MINNEAPOLIS — Mitch Garver’s first career grand slam seemingly had the Tigers destined for defeat four batters in. Eric Haase’s first career grand slam gave them new life. Miguel Cabrera’s 2936th career hit gave the Tigers the only lead they needed.

On a night when opposing catchers hit grand slams in the same game for the first time in Major League history, Cabrera’s latest milestone hit was a go-ahead single in the 11th, earning Detroit its first win at Target Field since last fall with a 6-5 victory over the Twins.

The Tigers had lost eight consecutive games at Target Field, including five in a row this season and two in extra innings. They had also lost eight consecutive road games since their previous visit to the Twin Cities just before the All-Star break. They were seemingly set to extend those streaks Tuesday, trailing by four after Garver’s slam, before they pounced on reliever Hansel Robles in the ninth.

Robles began the inning with a 5-1 lead before loading the bases with one out on Robbie Grossman’s single, Cabrera’s 408-foot double off the wall and Jeimer Candelario’s walk.

Up came Haase, who helped spark Detroit’s rally with a solo homer Monday night and just missed another with a drive that went barely foul to left earlier in the game on Tuesday. He fouled off three fastballs in an eight-pitch battle with Robles, whose 96 mph heater caught just enough of the outside edge for Haase to connect for a line drive, just over the high wall in the right-field corner.

Haase’s 17th home run of his stellar rookie campaign was his third homer of the month at Target Field, and the first grand slam of his big-league career. It wiped clean all the frustrations the Tigers had over six-plus innings against Twins starter Kenta Maeda, who only allowed four hits, though that included an Akil Baddoo solo homer and double.

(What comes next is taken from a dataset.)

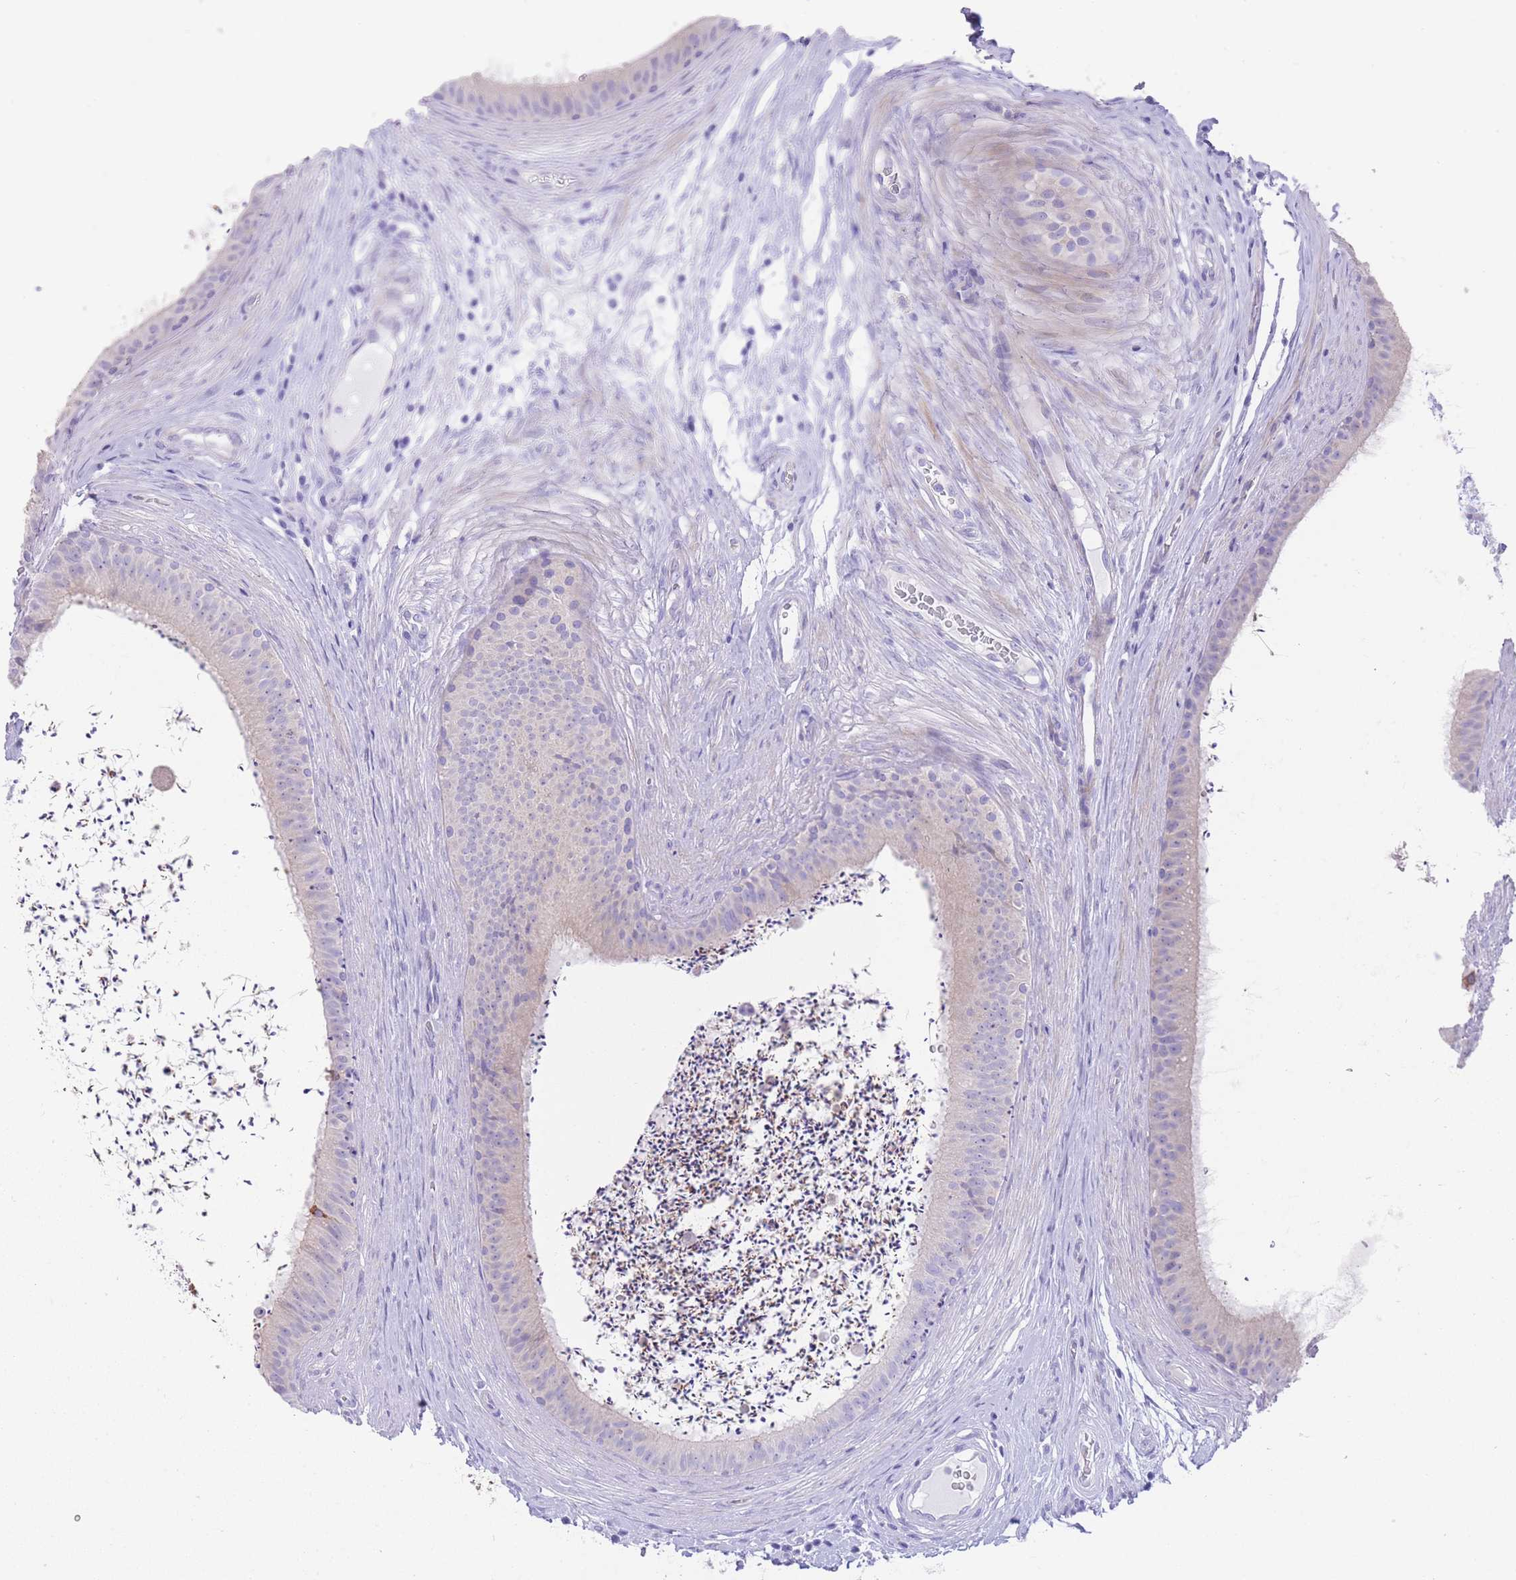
{"staining": {"intensity": "negative", "quantity": "none", "location": "none"}, "tissue": "epididymis", "cell_type": "Glandular cells", "image_type": "normal", "snomed": [{"axis": "morphology", "description": "Normal tissue, NOS"}, {"axis": "topography", "description": "Testis"}, {"axis": "topography", "description": "Epididymis"}], "caption": "Immunohistochemistry (IHC) histopathology image of benign epididymis: human epididymis stained with DAB shows no significant protein staining in glandular cells.", "gene": "QTRT1", "patient": {"sex": "male", "age": 41}}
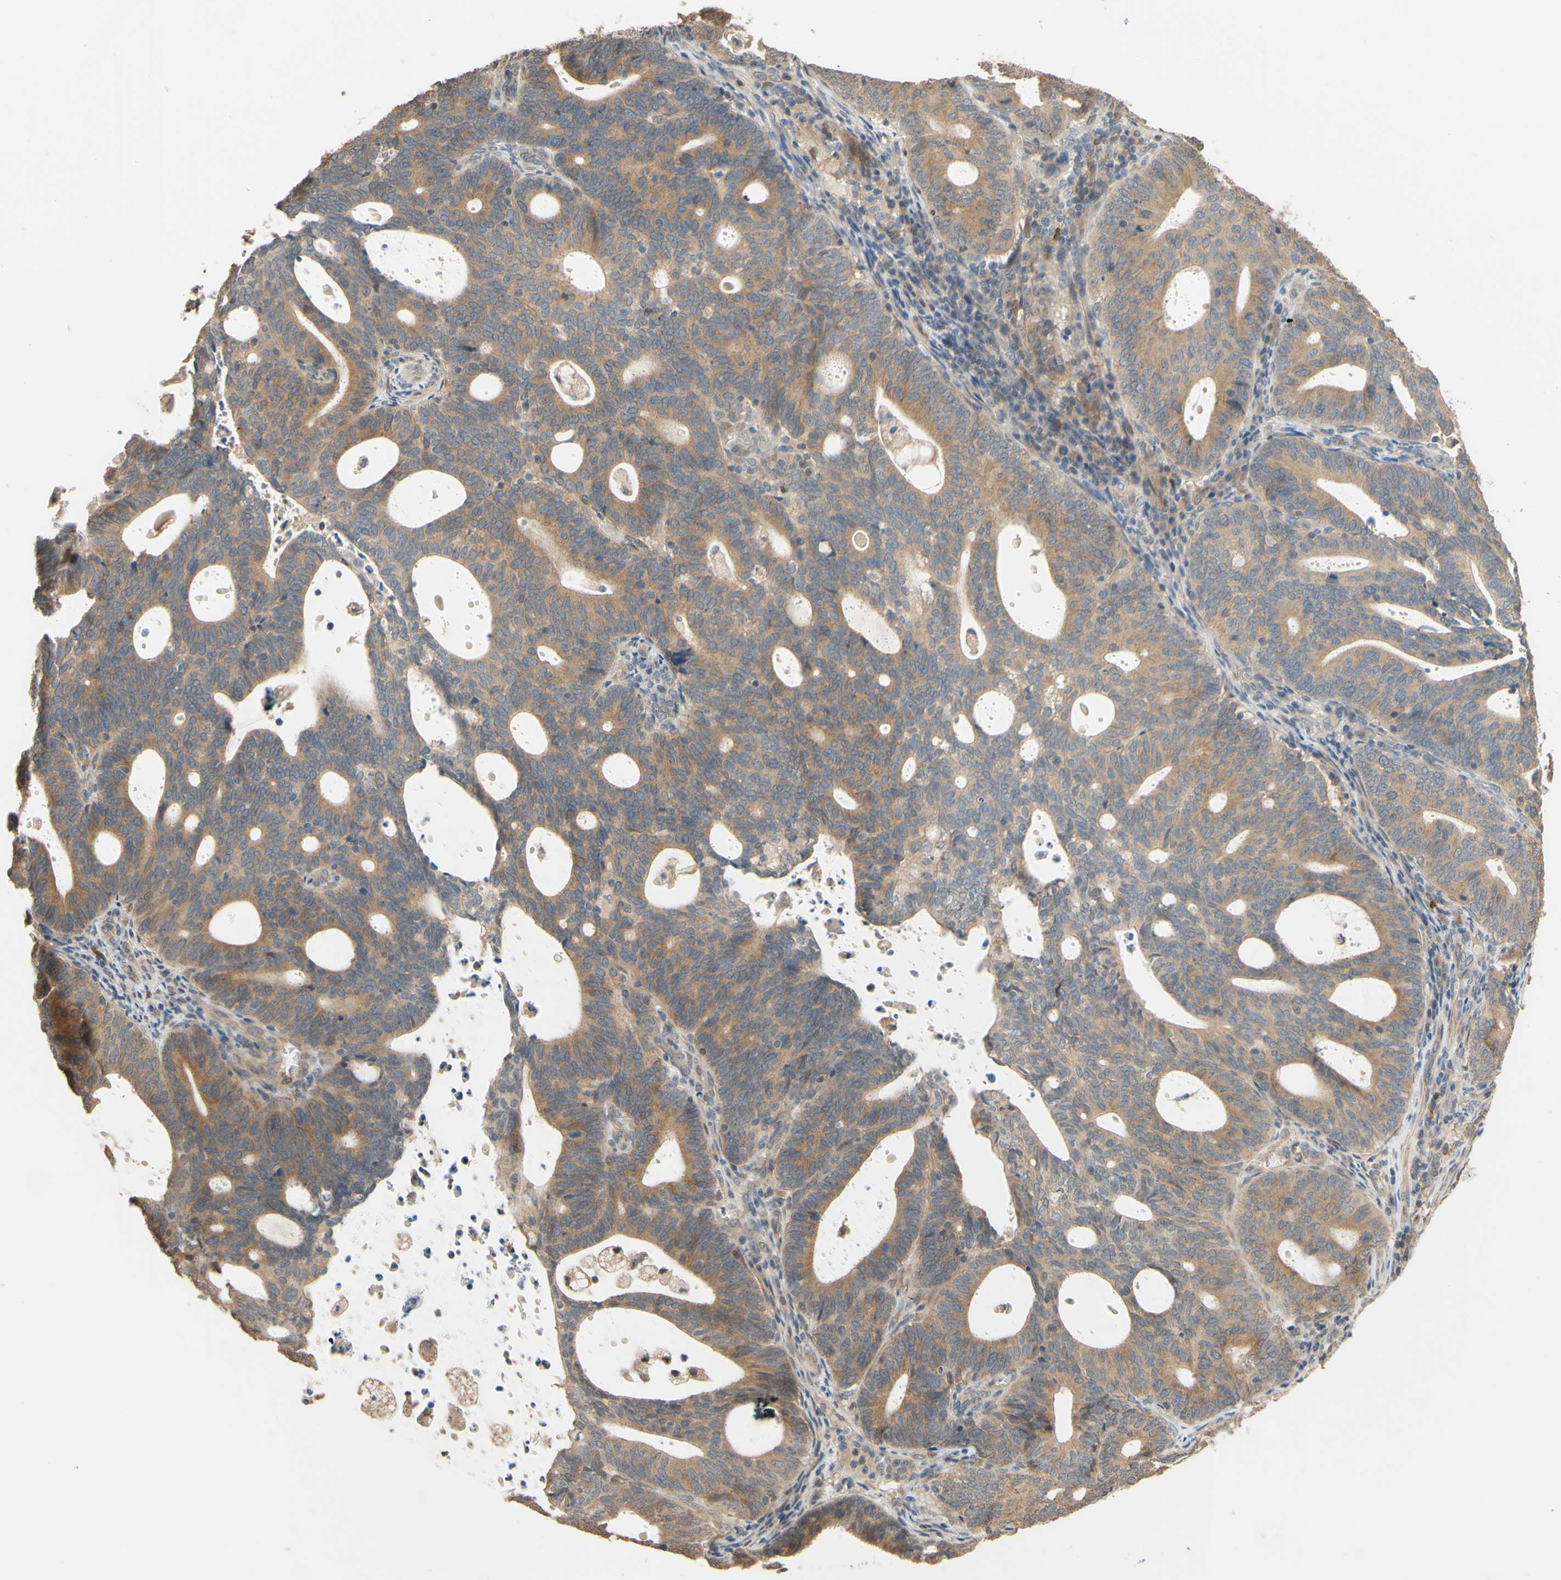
{"staining": {"intensity": "moderate", "quantity": ">75%", "location": "cytoplasmic/membranous"}, "tissue": "endometrial cancer", "cell_type": "Tumor cells", "image_type": "cancer", "snomed": [{"axis": "morphology", "description": "Adenocarcinoma, NOS"}, {"axis": "topography", "description": "Uterus"}], "caption": "DAB (3,3'-diaminobenzidine) immunohistochemical staining of endometrial adenocarcinoma exhibits moderate cytoplasmic/membranous protein staining in approximately >75% of tumor cells.", "gene": "SMIM19", "patient": {"sex": "female", "age": 83}}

Much like Monday night, the Tigers had a chance to pull ahead in the 10th but couldn’t get their automatic runner home. Former Tigers farmhand Caleb Thielbar struck out Baddoo with Victor Reyes on third, then Jorge Alcala induced a first-pitch groundout from Jonathan Schoop to keep the game tied. Jose Cisnero escaped a bases-loaded jam in the bottom of the inning with back-to-back strikeouts of Max Kepler and Miguel Sanó. 

Cabrera’s ninth-inning double tied him with Barry Bonds for 37th on the all-time hits list. Two innings later, his ground ball through the middle passed Bonds and scored Jonathan Schoop for Detroit’s first lead of the night. Daniel Norris pitched a scoreless 11th for the save.